The Daily Advertiser is full of court news from the local towns. Pretty humourous actually! And reports on the local shows. On Thursday, it has an insert called “The Rural,” which is all about farming. It is great if you want to know the price difference at auction of Dorset and Merino lambs, for instance. The big highlight of the Advertiser is probably the “Out and About” photo section – 4 colour pages each day of people at shows, charity events, 100th birthday parties, etc. They love it when something like the Picnic Races are on, because they get to show young women in party dresses and silly hats at the Turf Club. They’ll have a field day this week when the Melbourne Cup is on; it’s a race event in Melbourne that threatens to shut down all of NSW and Vic so people can go to their local track on a Tuesday afternoon. News reporting is pretty sketchy though. As an example, we will tell you that one day there was a headline about storms battering Central USA. When you read the article though, you realized that the storms were actually in Honduras and Guatemala… i.e., Central America! They just pulled the text off a wire service, read it, misunderstood it, and wrote a really bad headline. We can’t stop getting this paper though, because it is the best way to find out about local happenings (shows in nearby towns, what store is opening in the mall, when the dog races are….) and is usually good for a daily chuckle.
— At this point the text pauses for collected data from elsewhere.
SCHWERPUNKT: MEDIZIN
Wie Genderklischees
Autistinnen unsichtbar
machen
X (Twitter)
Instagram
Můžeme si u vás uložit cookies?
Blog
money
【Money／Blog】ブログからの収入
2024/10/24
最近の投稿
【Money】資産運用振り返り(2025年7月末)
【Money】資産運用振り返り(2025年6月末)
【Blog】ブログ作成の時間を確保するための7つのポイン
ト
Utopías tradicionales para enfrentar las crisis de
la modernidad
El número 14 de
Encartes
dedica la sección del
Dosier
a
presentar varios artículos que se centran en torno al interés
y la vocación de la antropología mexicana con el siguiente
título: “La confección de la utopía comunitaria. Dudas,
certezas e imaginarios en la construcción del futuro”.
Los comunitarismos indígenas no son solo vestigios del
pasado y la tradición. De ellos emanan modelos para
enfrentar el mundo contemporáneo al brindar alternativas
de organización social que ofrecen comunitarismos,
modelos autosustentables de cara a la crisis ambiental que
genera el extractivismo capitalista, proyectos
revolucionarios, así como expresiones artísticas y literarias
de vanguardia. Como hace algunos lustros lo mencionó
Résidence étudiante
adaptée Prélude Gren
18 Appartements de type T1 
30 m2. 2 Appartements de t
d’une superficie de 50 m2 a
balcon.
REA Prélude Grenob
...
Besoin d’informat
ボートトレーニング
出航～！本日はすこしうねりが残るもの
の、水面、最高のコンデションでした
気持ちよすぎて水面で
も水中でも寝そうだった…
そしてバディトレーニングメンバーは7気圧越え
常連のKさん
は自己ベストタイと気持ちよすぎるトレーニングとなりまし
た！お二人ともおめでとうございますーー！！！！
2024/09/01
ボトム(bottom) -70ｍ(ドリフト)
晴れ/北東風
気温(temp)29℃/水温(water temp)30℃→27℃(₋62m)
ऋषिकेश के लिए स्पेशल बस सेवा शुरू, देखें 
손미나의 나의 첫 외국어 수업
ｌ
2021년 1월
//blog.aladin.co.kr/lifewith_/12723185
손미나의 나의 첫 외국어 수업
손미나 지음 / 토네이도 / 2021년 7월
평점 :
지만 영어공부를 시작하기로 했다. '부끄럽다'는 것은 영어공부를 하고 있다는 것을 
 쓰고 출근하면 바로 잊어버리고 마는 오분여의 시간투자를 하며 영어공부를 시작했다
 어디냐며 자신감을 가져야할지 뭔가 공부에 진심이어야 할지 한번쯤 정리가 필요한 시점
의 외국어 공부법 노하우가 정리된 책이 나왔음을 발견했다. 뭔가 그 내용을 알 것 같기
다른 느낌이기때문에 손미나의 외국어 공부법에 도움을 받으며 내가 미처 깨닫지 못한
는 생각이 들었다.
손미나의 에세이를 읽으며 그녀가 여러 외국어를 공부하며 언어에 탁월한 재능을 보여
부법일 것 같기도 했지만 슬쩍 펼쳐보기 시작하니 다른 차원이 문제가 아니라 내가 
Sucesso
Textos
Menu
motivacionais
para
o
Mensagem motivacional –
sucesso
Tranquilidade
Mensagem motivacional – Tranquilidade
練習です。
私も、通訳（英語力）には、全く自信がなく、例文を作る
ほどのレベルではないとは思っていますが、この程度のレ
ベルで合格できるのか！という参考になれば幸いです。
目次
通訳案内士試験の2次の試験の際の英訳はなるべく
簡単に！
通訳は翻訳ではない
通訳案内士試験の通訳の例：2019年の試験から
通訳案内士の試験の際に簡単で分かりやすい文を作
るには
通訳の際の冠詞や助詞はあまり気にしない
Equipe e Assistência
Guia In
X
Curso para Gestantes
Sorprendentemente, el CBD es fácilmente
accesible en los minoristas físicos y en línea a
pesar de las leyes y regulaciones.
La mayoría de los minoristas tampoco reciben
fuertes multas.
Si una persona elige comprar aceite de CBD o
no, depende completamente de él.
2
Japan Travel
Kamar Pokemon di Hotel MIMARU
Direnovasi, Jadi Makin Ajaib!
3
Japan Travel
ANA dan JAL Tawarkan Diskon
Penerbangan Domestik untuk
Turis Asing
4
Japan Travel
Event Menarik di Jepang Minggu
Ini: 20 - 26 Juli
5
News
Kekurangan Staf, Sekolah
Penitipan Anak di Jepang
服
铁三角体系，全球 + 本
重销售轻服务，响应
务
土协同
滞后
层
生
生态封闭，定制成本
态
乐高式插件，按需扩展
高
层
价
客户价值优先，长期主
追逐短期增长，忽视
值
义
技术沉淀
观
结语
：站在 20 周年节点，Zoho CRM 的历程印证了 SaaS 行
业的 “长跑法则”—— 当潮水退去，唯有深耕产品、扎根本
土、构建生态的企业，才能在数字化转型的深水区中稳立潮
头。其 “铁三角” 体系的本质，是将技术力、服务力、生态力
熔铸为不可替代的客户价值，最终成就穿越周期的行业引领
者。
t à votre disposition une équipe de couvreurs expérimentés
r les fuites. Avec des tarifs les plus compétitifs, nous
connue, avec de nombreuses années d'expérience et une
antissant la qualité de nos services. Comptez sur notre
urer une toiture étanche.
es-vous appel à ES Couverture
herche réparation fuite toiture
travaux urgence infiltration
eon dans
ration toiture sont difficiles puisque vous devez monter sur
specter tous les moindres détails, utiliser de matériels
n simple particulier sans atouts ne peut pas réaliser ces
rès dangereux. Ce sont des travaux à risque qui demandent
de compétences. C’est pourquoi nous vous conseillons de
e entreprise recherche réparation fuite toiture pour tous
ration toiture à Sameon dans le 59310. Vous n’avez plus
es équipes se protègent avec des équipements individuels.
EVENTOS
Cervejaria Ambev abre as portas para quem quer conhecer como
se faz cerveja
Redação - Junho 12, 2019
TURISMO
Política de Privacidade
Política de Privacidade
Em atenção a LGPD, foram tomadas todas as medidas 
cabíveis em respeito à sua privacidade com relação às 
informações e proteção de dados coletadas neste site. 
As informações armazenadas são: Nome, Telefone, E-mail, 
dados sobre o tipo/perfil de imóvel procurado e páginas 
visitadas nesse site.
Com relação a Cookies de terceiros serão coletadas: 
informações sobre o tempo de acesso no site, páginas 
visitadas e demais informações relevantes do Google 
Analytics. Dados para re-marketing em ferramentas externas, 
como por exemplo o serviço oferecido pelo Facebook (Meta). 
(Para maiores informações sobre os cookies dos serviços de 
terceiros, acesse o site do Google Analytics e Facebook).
The Australian? That’s a whole different story. This rag is dangerously conservative, to the point that we feel bad supporting Rupert Murdoch; but, well, it is probably the best in the country in terms of national coverage. You just have to recognize the bias and read through it. Dan, however, did almost call and cancel it one day when he read an editorial about how the gay marriage debate in Australia had to keep going. The editorial stated that the discussion had to continue, even if/when the laws change; even though they admitted that allowing same-sex marriage was probably (!) the right thing to do, that doesn’t mean you should just forget about a tradition that has served everyone (!) so well up to now. Oh yeah, served ‘everyone’ except those who can’t get married, or who have friends and family who can’t get married. This editorial was right around the time that we were missing the wedding of two good friends back home (and the Canadian government had recently decided that all people deserved equal rights!), so this story hit a nerve. Really hard not to cancel the rag, but…well, we need to learn about all aspects of Australia.
So, we’ll continue to fight each morning… against the wrap that stands between us and the news, and against the right-leaning perspectives that often shape the views expressed in the papers. London, Edmonton, Wagga… there’s lots of work to do, no matter where you live in the world.